What would it be like to have a relationship with someone who only spoke 10-20 words a day to you? (Parents of teens need not answer publicly.) It’s hard to get to know someone who only gives you 10-20 words a day. Yet, this is how the Gospels ask us to get to know Jesus. We come to church, we listen to the Gospel, in order to come to know Jesus better; and most days, we only get 10-20 words out of him.

And that’s why I love this Sunday’s Gospel – Jesus and the Woman at the Well. She won’t let Jesus depart, until she really comes to know him, and he comes to know her.

Jesus and the Woman at the Well statuesJesus and this woman are alone during most of their encounter. We know from our own lives, that when we have sustained time alone with someone, we often come to really know them. Nowhere in the Gospels is there a longer one-on-one encounter between Jesus and another person. The Gospels don’t record any long, intimate conversations between Jesus and Peter late at night. But real relationship takes time. It takes back-and-forth questions. It takes work. It takes intimacy.

All of which is precisely what we get in this Gospel. It’s the one story where we get to see someone really pester Jesus. To listen to what he has to say, and then to question him, to not be satisfied with his answers, to want more. An accurate adjective to describe this woman of five husbands and counting is “insatiable.” She’s restless, troubled, anxious, compulsive.

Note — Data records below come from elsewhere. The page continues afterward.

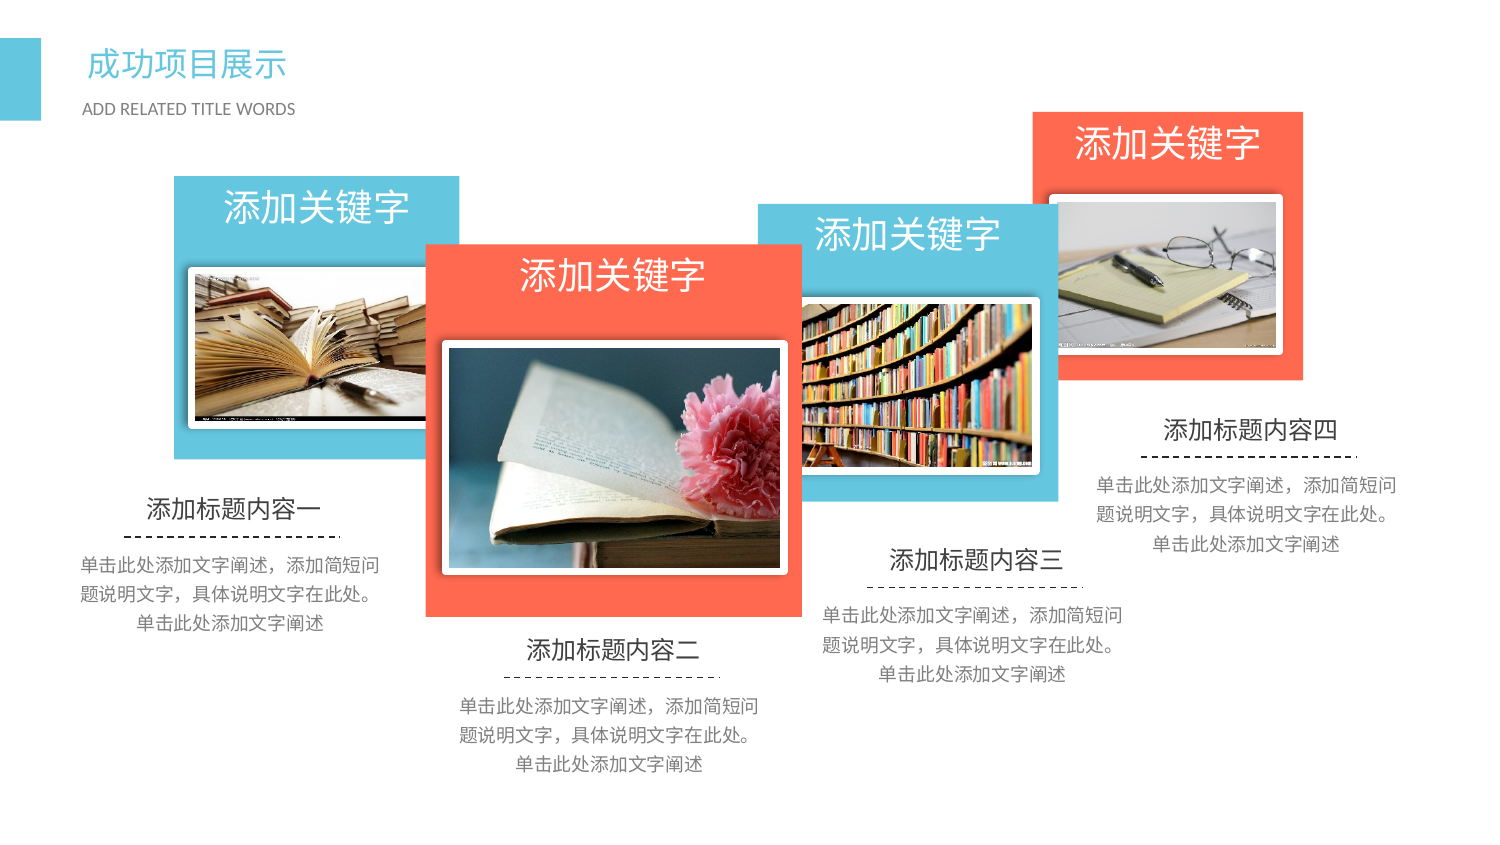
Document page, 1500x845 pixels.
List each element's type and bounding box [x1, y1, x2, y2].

text_box [457, 634, 762, 777]
text_box [757, 203, 1059, 502]
text_box [77, 493, 382, 636]
text_box [173, 175, 460, 460]
text_box [1094, 413, 1399, 556]
text_box [425, 243, 803, 618]
text_box [1032, 111, 1304, 381]
text_box [820, 544, 1125, 687]
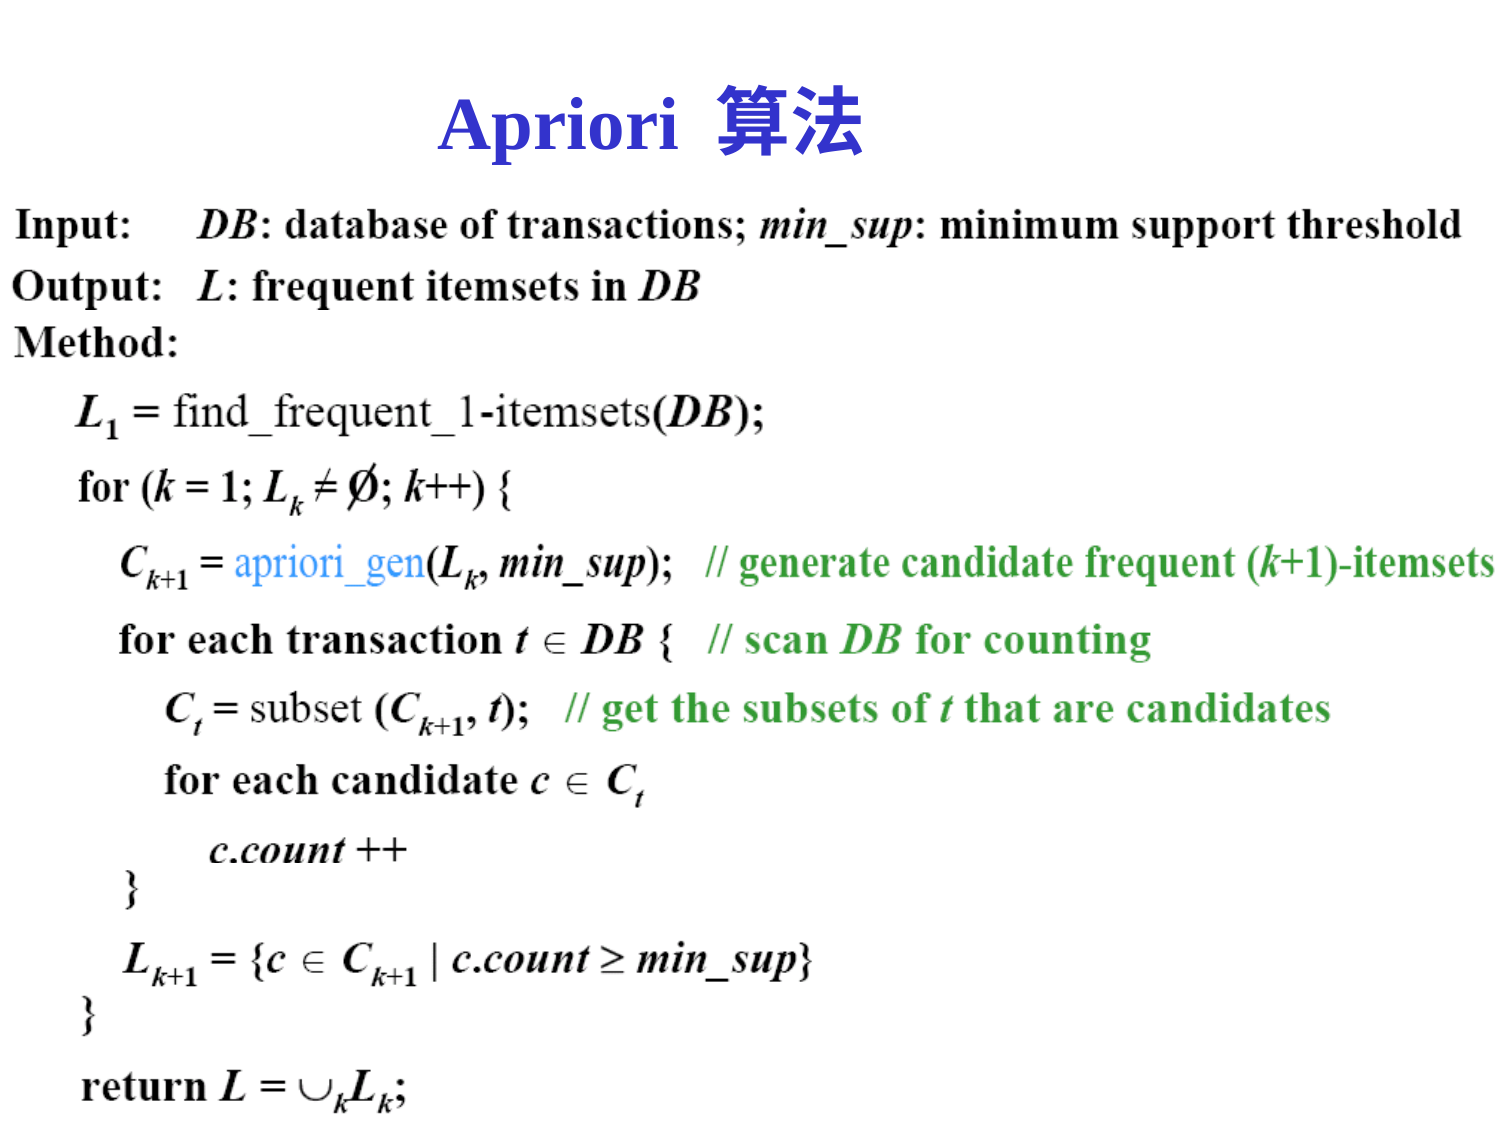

She’s not all that different than most of us.

This Samaritan woman requires Jesus to slow down, and spend considerable time with her, helping her get her life right again. The Good News is: Jesus is willing to spend it.

This woman needs to discover that the places she has been looking to quench her thirst are not ultimately satisfying. And Jesus decides to slow her down, and teach her that there is a deeper well inside of her – her relationship with God – that alone will quench her thirst.

Our hearts are stone water jugs sometimes – we spend our lives trying to keep them full, only to find they keep feeling empty again. Perhaps in this long, slow encounter we hear this Sunday, Jesus is inviting us, especially in Lent, to slow down, spend time alone with Him, go deeper within, and come to know the One who will fill our hearts, so that we will never thirst again.